Carol Burris writes in Valerie Strauss’s Answer Sheet about the growing number of charter school scandals. She concludes that what they love best–no supervision, no oversight, no regulation–will be their undoing.

She notes that John Oliver was apparently the first major media figure to react with astonishment to the fraud and graft that has become a recurring theme in the charter movement.

And she describes the major scandals that have occurred in the few days after John Oliver’s broadcast: the charter school in Detroit that abruptly closed, stranding its students; the flight of 500 students from the Livermore charter schools in California back to their public schools; the financial scandals at a Los Angeles charter school where the principal charged tens of thousands of dollars in personal expenses to his school credit card; the guilty plea by the founder of a Pennsylvania cyber charter school who admitted stealing $8 million in public funds.

How could these things happen over a long period of time with no one noticing?

Burris writes:

In January 2016, four university researchers published a paper likening the proliferation of charters to the sub-prime mortgage crisis.
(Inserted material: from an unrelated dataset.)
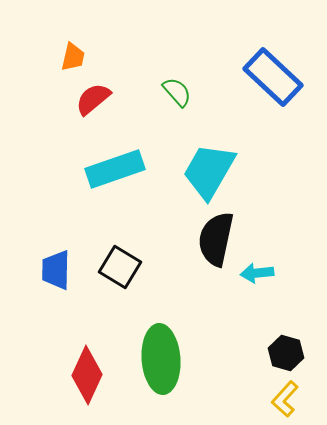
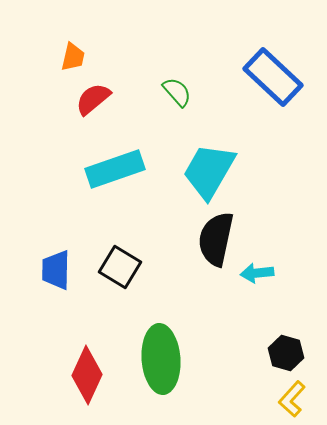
yellow L-shape: moved 7 px right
At the time, the paper received scant attention. How ironic that it may be a late-night comedian who might finally alert the nation to the charter crisis. As Oliver noted, “the problem with letting the free market decide when it comes to kids is that kids change faster than the market. And by the time it’s obvious the school is failing, futures may have been ruined.”

The truth is, the deregulation that the high-scoring charter schools love so much, also produces dismal charter failures, taxpayer fleecing and fraud. And that, in the end, could cause the whole charter system to collapse.